The biggest things that organizations should take away from examining this crisis is: get your facts straight and take responsibility. At one point, an Exxon spokesperson said damage from the spill would be minimal, while others said the damage was likely to be substantial. There is no use trying to downplay a worldwide crisis. However, it is useful to remember that the public will likely be more forgiving if you show compassion and competence. Exxon did not get the facts straight which is something publics frown upon especially when your organization is supposed to be an authority in the business in which it operates.

Overall, Exxon’s image was permanently tarnished. Angered customers cut up their Exxon credit cards and mailed them to Rawl, while others boycotted Exxon products. Exxon was forced to pay financially and legally; however, they seem to have made a recovery economically but not reputationally and certainly not environmentally. Cleaning up the Exxon Valdez disaster took four summers and cost approximately $2 billion, according to the Exxon Valdez Oil Spill Trustee Council.

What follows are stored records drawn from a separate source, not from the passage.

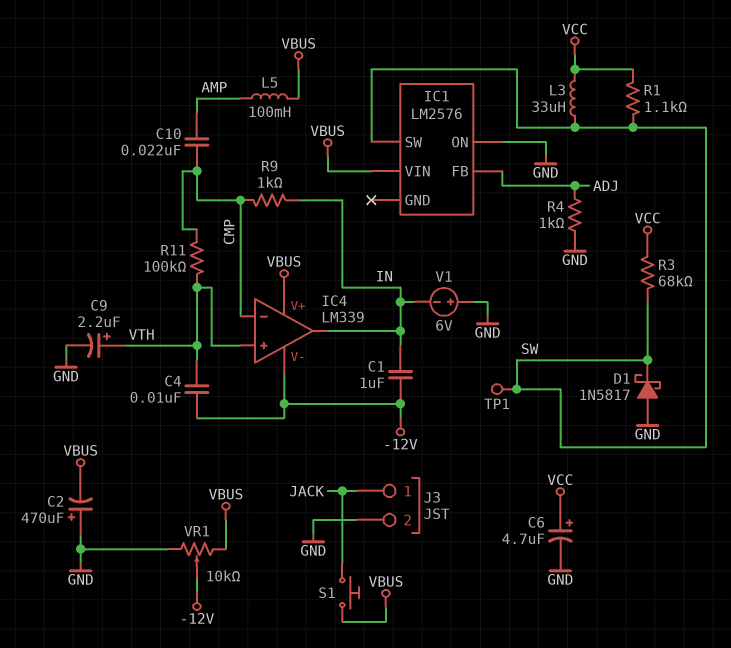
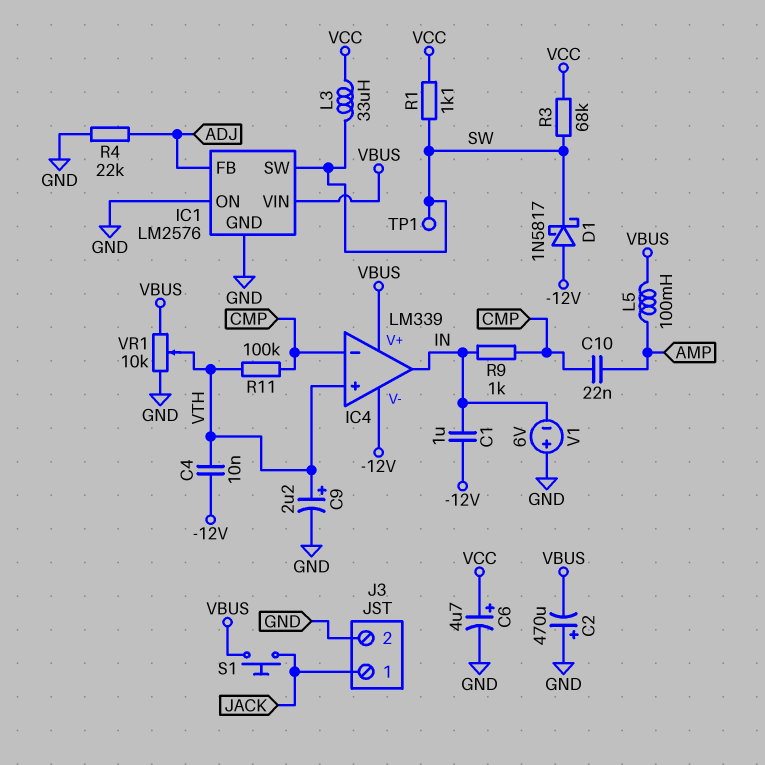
D1: schottky 1N5817 (A GND, K SW) -> schottky 1N5817 (A -12V, K SW)
IC1 pin GND: none -> GND
R4: 1k (ADJ, GND) -> 22k (ADJ, GND)
VR1: 10k (GND, VBUS, wiper -12V) -> 10k (GND, VBUS, wiper VTH)

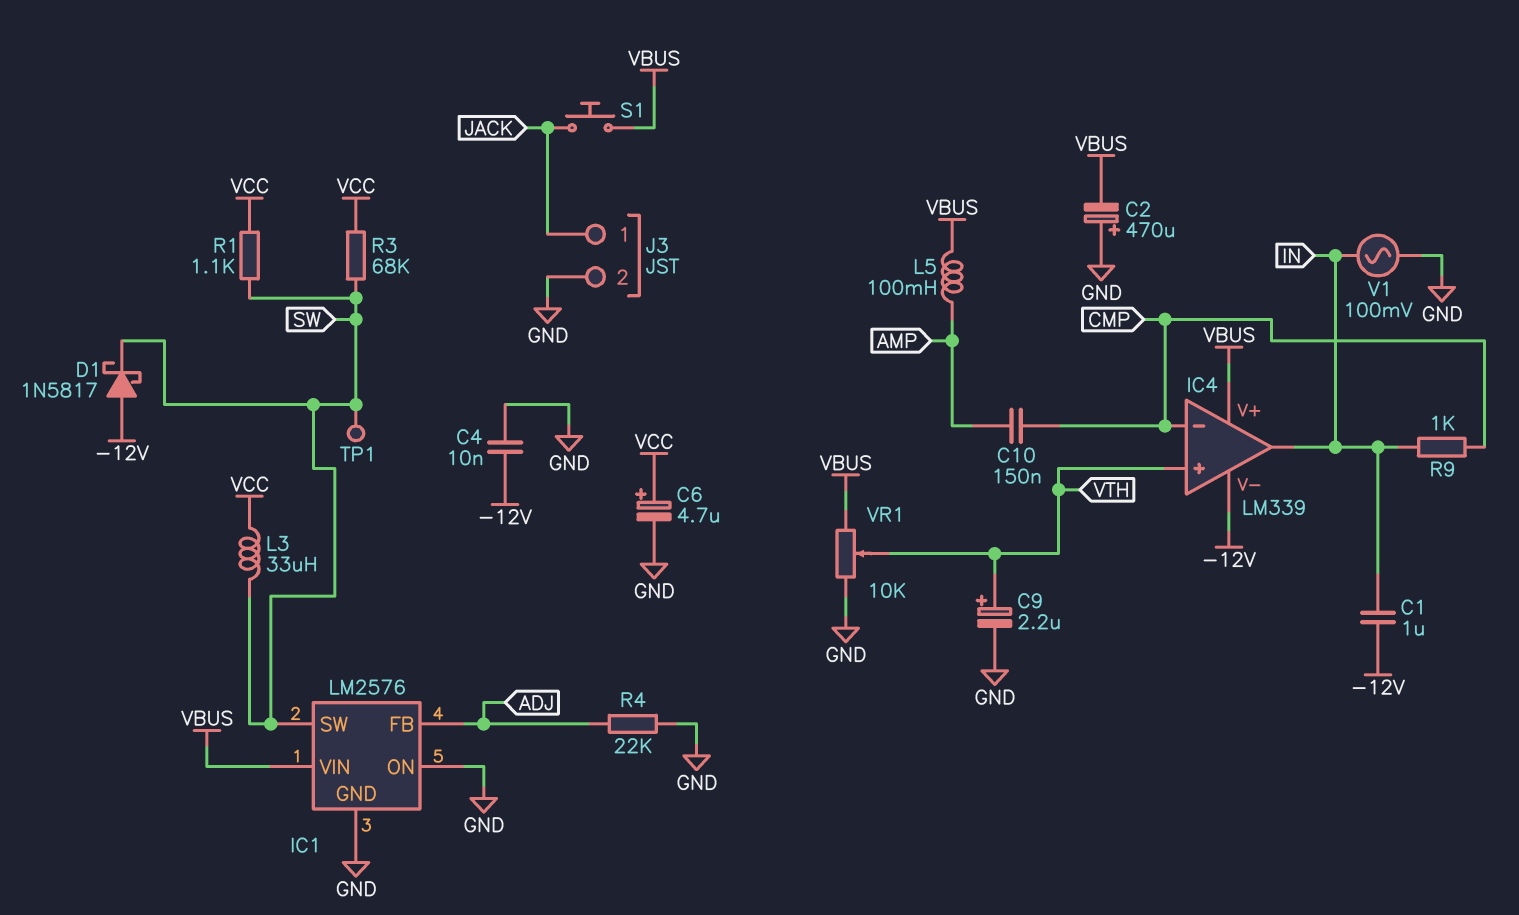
C4: 10nF (-12V, VTH) -> 10nF (-12V, GND)
C10: 22nF (AMP, CMP) -> 150nF (AMP, CMP)
R11: 100k (CMP, VTH) -> none
V1: 6V (plus GND, minus IN) -> AC 100mV (GND, IN)

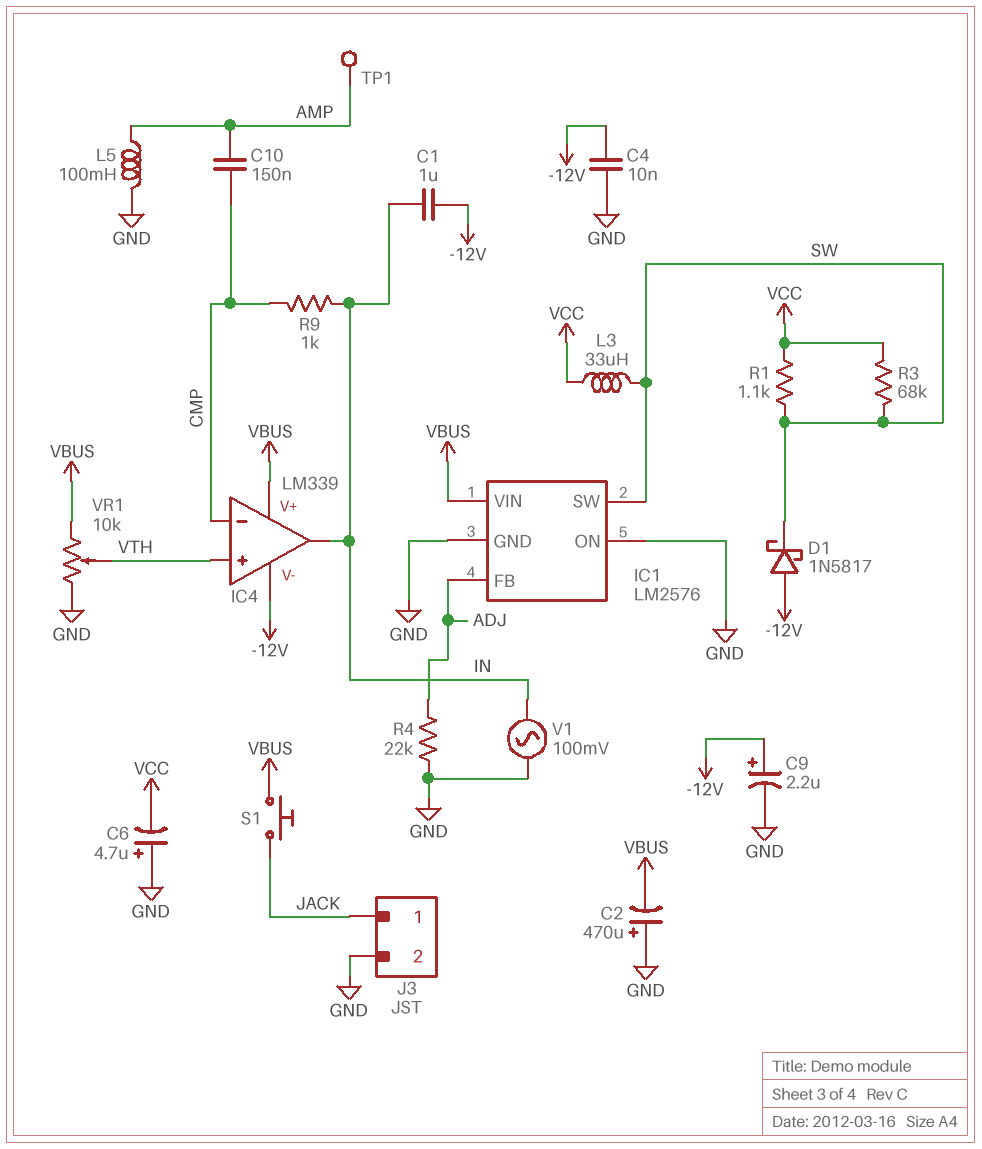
C6: 4.7uF (plus VCC, minus GND) -> 4.7uF (plus GND, minus VCC)
C9: 2.2uF (plus VTH, minus GND) -> 2.2uF (plus -12V, minus GND)
L5: 100mH (AMP, VBUS) -> 100mH (AMP, GND)
TP1: test point (SW) -> test point (AMP)

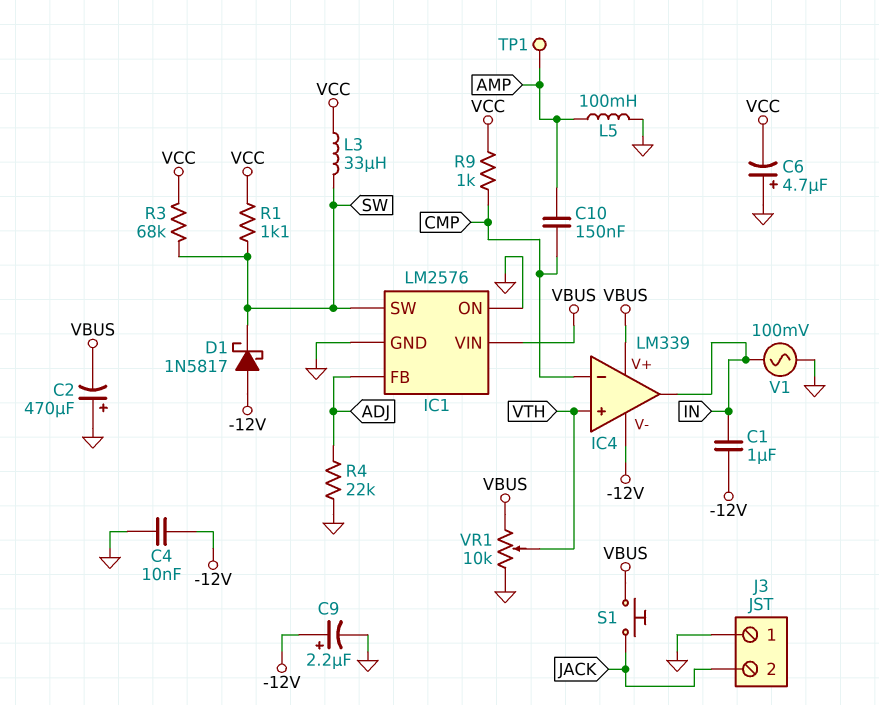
J3 pin 1: JACK -> GND
J3 pin 2: GND -> JACK
R9: 1k (CMP, IN) -> 1k (CMP, VCC)

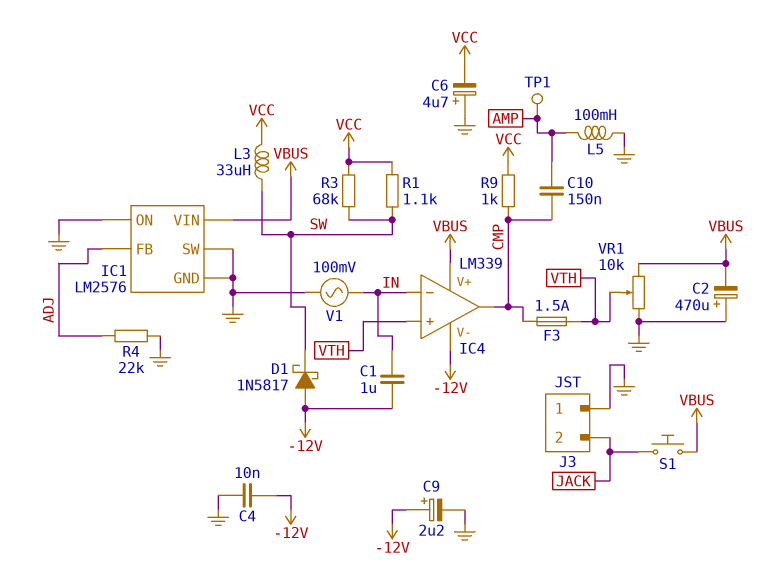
F3: none -> 1.5A (CMP, VTH)
IC1 pin SW: SW -> GND
IC4 pin in-: CMP -> IN
IC4 pin out: IN -> CMP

In 1991, Exxon reached a civil settlement with the U.S. government and the state of Alaska in which it agreed to pay $900 million in payments, a $25 million criminal fine and $100 million in restitution (Latson, 2013).

This happened 25 years ago, so we might note the anniversary as we do any other historical event. That, however, would imply that the oil spill is over. It’s not, and likely never will be. The sound’s coastal ecosystem is permanently damaged. Thousands of gallons of Exxon Valdez oil still pollute the beaches; this oil is still toxic and still hurting the ecosystem near the shore. The government considers, as of 2010, only 13 of the 32 monitored wildlife populations, habitats and resource services that were injured in the spill as fully “recovered” or “very likely recovered.” Some are still listed today as “not recovering (Holleman, 2014).

There is so much to learn about and from the way that Exxon handled the Valdez Oil Spill in terms of crisis communication. By using the SCCT theory I was able to show that while this was certainly a crisis, it was also preventable by Exxon. Exxon handled this crisis poorly on many different levels and one could argue that they continue to handle it poorly due to the lack of continuous environmental cleanup in Prince William Sound. However, this is one of the foundational crises that an organization, especially those in the oil industry can learn from. As oil exploration and transport continues to become more international, exposing to risk more inhabitants, coastlines, and ports of the world with their diverse environments the local postmodern communications lessons from the crisis of the Valdez and its recovery, learned at such a painful cost, can be of global value.


Associated Press. 1989. Exxon Reduced its Staff of Oil Spill Experts. New York Times. March 29. 1989, p. A20.

Egan, T. 1989. Exxon Concedes it Can’t Contain Most of the Oil Spill. New York Times. 1989, New York Times, p. A1.

Egan, T. 1989. Elements of Tanker Disaster: Drinking, Fatigue, Complacency. New York Times. 1989, New York Times, p. B7.

Fearn-Banks, K. (2011). Crisis communications: A casebook approach. New York: Routledge.

Holleman, M. (2014, March 25). Opinion: After 25 years, Exxon Valdez oil spill hasn’t ended. Retrieved from https://www.cnn.com/2014/03/23/opinion/holleman-exxon-valdez-anniversary

Johnson, Darrin & Sellnow, Timothy (1995) Deliberative rhetoric as a step-in organizational crisis management: Exxon as a case study, Communication Reports, 8:1, 54-60, DOI: 10.1080/08934219509367607

Latson, J. (2015, March 24). Exxon Valdez Oil Spill in Alaska Still Affecting Environment. Retrieved from http://time.com/3748246/exxon-valdez-history/

Shabecoff, Phillips, 1989. Captain of Tanker had Been Drinking, Blood Tests Show. New York Times. March 30, 1989, p. A1.